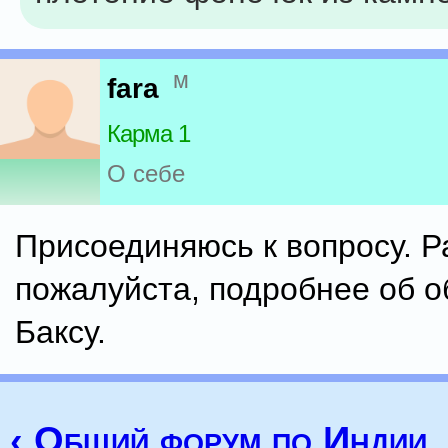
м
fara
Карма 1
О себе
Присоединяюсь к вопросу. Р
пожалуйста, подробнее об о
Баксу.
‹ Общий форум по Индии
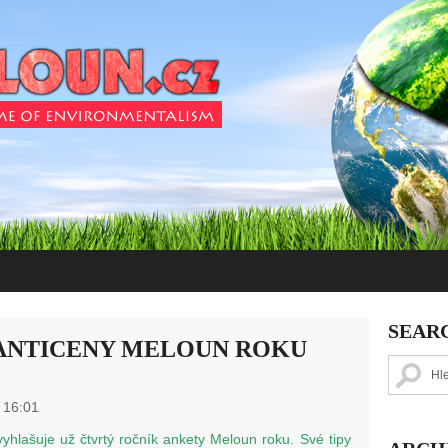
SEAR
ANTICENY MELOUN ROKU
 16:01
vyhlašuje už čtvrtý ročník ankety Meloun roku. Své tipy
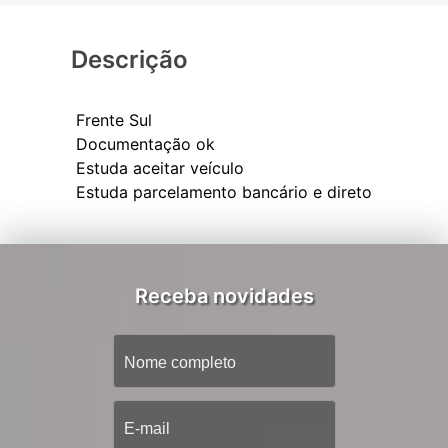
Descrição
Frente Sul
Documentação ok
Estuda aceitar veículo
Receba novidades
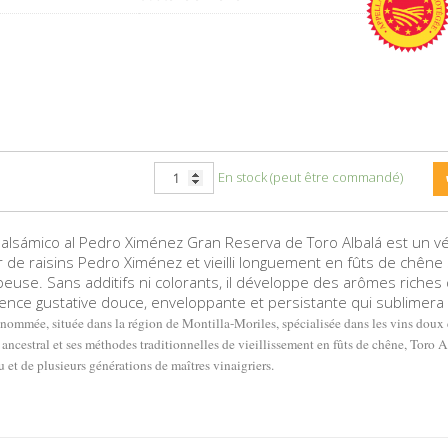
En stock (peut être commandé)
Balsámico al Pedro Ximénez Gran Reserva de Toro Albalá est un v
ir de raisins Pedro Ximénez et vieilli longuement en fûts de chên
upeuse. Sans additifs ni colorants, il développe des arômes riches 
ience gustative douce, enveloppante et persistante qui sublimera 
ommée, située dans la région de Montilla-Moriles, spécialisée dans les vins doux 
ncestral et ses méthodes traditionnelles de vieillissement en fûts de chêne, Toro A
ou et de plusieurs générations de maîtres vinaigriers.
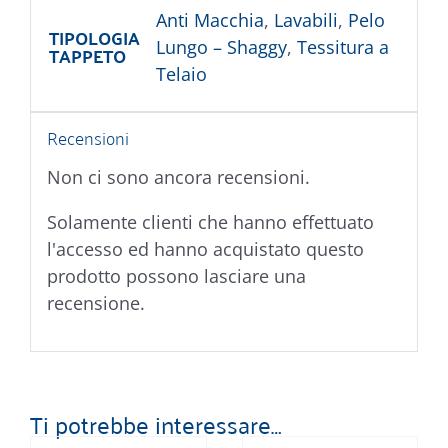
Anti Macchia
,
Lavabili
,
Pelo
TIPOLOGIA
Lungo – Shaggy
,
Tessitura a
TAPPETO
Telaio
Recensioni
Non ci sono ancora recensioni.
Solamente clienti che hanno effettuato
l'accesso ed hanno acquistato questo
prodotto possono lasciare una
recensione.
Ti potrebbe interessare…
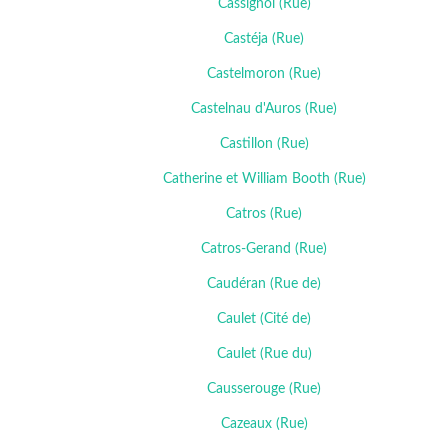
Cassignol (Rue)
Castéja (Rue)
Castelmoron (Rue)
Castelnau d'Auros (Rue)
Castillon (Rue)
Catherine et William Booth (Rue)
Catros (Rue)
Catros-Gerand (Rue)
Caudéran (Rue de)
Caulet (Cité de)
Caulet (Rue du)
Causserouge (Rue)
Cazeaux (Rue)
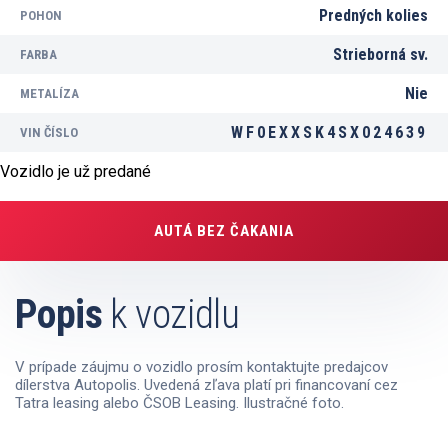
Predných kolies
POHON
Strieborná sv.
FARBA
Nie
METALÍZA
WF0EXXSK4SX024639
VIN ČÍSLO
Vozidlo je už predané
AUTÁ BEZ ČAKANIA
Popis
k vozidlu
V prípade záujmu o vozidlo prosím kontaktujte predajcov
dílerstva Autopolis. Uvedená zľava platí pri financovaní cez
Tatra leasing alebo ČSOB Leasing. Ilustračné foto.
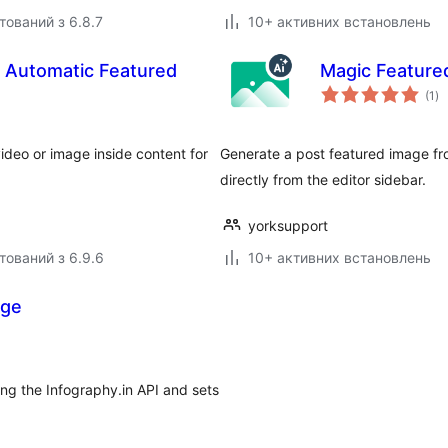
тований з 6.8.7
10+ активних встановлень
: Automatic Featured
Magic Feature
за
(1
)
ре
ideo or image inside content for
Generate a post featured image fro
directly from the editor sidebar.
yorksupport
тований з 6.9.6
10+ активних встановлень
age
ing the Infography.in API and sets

--

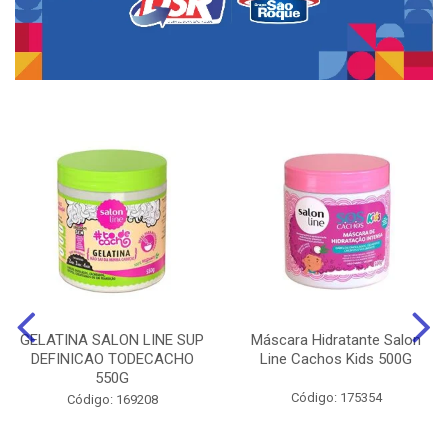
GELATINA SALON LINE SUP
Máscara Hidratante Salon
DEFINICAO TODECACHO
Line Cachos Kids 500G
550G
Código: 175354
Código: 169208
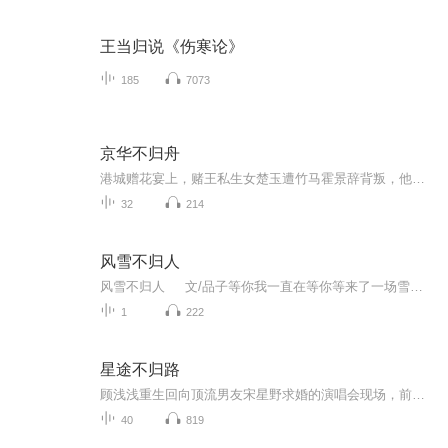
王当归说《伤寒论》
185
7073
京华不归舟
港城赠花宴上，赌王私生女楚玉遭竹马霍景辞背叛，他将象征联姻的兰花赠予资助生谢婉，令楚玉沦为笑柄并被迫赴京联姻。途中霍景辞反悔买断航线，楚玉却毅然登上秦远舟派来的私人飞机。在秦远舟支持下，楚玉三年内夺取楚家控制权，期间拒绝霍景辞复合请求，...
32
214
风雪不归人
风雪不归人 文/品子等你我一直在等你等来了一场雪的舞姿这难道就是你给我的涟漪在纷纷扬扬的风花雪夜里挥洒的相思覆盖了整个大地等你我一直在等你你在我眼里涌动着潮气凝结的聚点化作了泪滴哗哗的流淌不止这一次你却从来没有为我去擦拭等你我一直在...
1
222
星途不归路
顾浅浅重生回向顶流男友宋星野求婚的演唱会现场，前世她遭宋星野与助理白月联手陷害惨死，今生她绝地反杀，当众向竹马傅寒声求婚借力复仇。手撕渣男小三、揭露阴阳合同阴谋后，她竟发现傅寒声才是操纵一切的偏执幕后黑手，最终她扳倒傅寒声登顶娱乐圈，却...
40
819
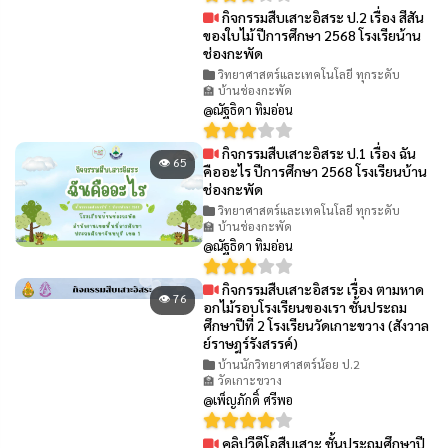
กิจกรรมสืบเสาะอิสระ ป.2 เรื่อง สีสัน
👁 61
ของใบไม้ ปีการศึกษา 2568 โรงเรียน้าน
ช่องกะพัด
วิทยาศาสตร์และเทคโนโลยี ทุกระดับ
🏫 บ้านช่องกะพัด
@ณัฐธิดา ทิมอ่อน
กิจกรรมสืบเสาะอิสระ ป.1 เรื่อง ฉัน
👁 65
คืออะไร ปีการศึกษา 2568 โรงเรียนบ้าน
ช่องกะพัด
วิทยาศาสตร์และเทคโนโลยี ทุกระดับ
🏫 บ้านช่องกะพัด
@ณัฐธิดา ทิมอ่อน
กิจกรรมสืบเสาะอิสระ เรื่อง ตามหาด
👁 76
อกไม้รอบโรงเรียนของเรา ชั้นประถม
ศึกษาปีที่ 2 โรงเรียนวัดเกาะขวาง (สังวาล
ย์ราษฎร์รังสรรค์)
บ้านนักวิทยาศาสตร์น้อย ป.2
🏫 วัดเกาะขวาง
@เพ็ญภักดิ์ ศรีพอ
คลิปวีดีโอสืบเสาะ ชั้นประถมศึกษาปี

* * *

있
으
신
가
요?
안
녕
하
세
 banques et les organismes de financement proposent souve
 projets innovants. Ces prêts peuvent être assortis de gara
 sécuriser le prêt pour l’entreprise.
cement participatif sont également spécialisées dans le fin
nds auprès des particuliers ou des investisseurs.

INSTRUCTIONS TO FOLLOW: Search the records for lines holding the word "Toro", then copy each line you find.

SOLUTION TO THIS TASK:
Balsámico al Pedro Ximénez Gran Reserva de Toro Albalá est un v
ncestral et ses méthodes traditionnelles de vieillissement en fûts de chêne, Toro A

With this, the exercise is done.